🤖 AI Summary
Multimodal large language models (MLLMs) face a trade-off between visual representation quality and computational efficiency. Method: We propose the first “Visual Representation Law,” asserting that MLLM performance is jointly determined by cross-modal alignment and visual representation consistency, quantified via the Alignment–Consistency (AC) score. Based on empirical analysis across eight benchmarks, we observe a strong linear correlation (R² > 0.95) between AC score and model performance. Leveraging this law, we introduce an efficient adaptation strategy—fine-tuning only the vision encoder while freezing the language model—reducing training cost by 99.7%. Contribution/Results: Through systematic evaluation of thirteen vision encoder configurations, we demonstrate that the AC score effectively guides the selection of efficient visual architectures and lightweight adaptation. This work establishes an interpretable, reusable theoretical framework and practical paradigm for low-cost, high-performance visual representation design in MLLMs.
📝 Abstract
We present the"Law of Vision Representation"in multimodal large language models (MLLMs).

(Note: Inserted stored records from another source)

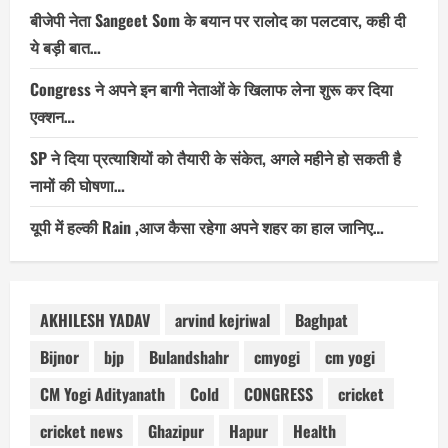
बीजेपी नेता Sangeet Som के बयान पर रालोद का पलटवार, कही दी
ये बड़ी बात…
Congress ने अपने इन बागी नेताओं के खिलाफ लेना शुरू कर दिया
एक्शन…
SP ने दिया प्रत्याशियों को तैयारी के संकेत, अगले महीने हो सकती है
नामों की घोषणा…
यूपी में हल्की Rain ,आज कैसा रहेगा अपने शहर का हाल जानिए…
AKHILESH YADAV
arvind kejriwal
Baghpat
Bijnor
bjp
Bulandshahr
cmyogi
cm yogi
CM Yogi Adityanath
Cold
CONGRESS
cricket
cricket news
Ghazipur
Hapur
Health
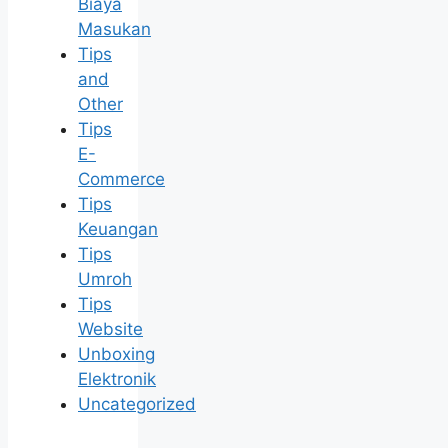
Biaya
Masukan
Tips
and
Other
Tips
E-
Commerce
Tips
Keuangan
Tips
Umroh
Tips
Website
Unboxing
Elektronik
Uncategorized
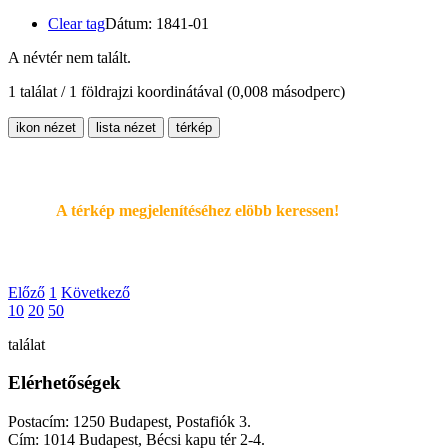
Clear tag
Dátum: 1841-01
A névtér nem talált.
1 találat / 1 földrajzi koordinátával
(0,008 másodperc)
ikon nézet
lista nézet
térkép
A térkép megjelenítéséhez elöbb keressen!
Előző
1
Következő
10
20
50
találat
Elérhetőségek
Postacím: 1250 Budapest, Postafiók 3.
Cím: 1014 Budapest, Bécsi kapu tér 2-4.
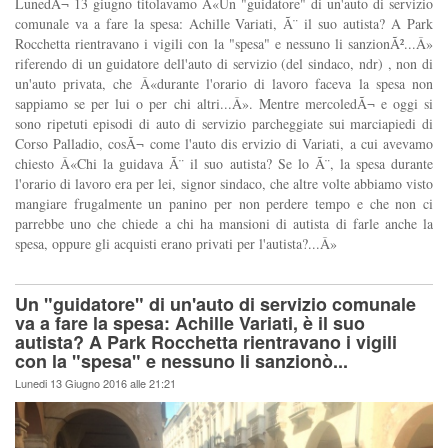
LunedÃ¬ 13 giugno titolavamo Â«Un "guidatore" di un'auto di servizio
comunale va a fare la spesa: Achille Variati, Ã¨ il suo autista? A Park
Rocchetta rientravano i vigili con la "spesa" e nessuno li sanzionÃ²...Â»
riferendo di un guidatore dell'auto di servizio (del sindaco, ndr) , non di
un'auto privata, che Â«durante l'orario di lavoro faceva la spesa non
sappiamo se per lui o per chi altri...Â». Mentre mercoledÃ¬ e oggi si
sono ripetuti episodi di auto di servizio parcheggiate sui marciapiedi di
Corso Palladio, cosÃ¬ come l'auto dis ervizio di Variati, a cui avevamo
chiesto Â«Chi la guidava Ã¨ il suo autista? Se lo Ã¨, la spesa durante
l'orario di lavoro era per lei, signor sindaco, che altre volte abbiamo visto
mangiare frugalmente un panino per non perdere tempo e che non ci
parrebbe uno che chiede a chi ha mansioni di autista di farle anche la
spesa, oppure gli acquisti erano privati per l'autista?...Â»
Un "guidatore" di un'auto di servizio comunale
va a fare la spesa: Achille Variati, è il suo
autista? A Park Rocchetta rientravano i vigili
con la "spesa" e nessuno li sanzionò...
Lunedi 13 Giugno 2016 alle 21:21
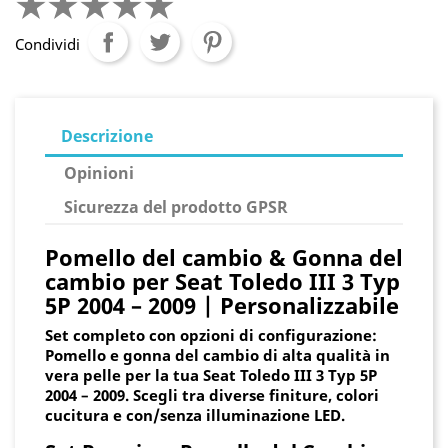
Condividi
Descrizione
Opinioni
Sicurezza del prodotto GPSR
Pomello del cambio & Gonna del
cambio per Seat Toledo III 3 Typ
5P 2004 – 2009 | Personalizzabile
Set completo con opzioni di configurazione:
Pomello e gonna del cambio di alta qualità in
vera pelle per la tua Seat Toledo III 3 Typ 5P
2004 – 2009. Scegli tra diverse finiture, colori
cucitura e con/senza illuminazione LED.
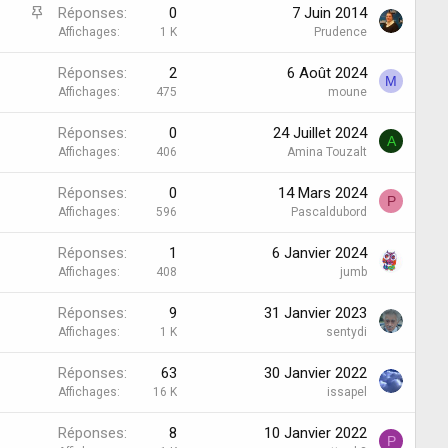
D
Réponses
0
7 Juin 2014
i
Affichages
1 K
Prudence
s
Réponses
2
6 Août 2024
c
M
Affichages
475
moune
u
s
Réponses
0
24 Juillet 2024
s
A
Affichages
406
Amina Touzalt
i
o
Réponses
0
14 Mars 2024
n
P
Affichages
596
Pascaldubord
é
p
Réponses
1
6 Janvier 2024
i
Affichages
408
jumb
n
g
Réponses
9
31 Janvier 2023
l
Affichages
1 K
sentydi
é
e
Réponses
63
30 Janvier 2022
Affichages
16 K
issapel
Réponses
8
10 Janvier 2022
P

It reveals a strong correlation between the combination of cross-modal alignment, correspondence in vision representation, and MLLM performance. We quantify the two factors using the cross-modal Alignment and Correspondence score (AC score). Through extensive experiments involving thirteen different vision representation settings and evaluations across eight benchmarks, we find that the AC score is linearly correlated to model performance. By leveraging this relationship, we are able to identify and train the optimal vision representation only, which does not require finetuning the language model every time, resulting in a 99.7% reduction in computational cost.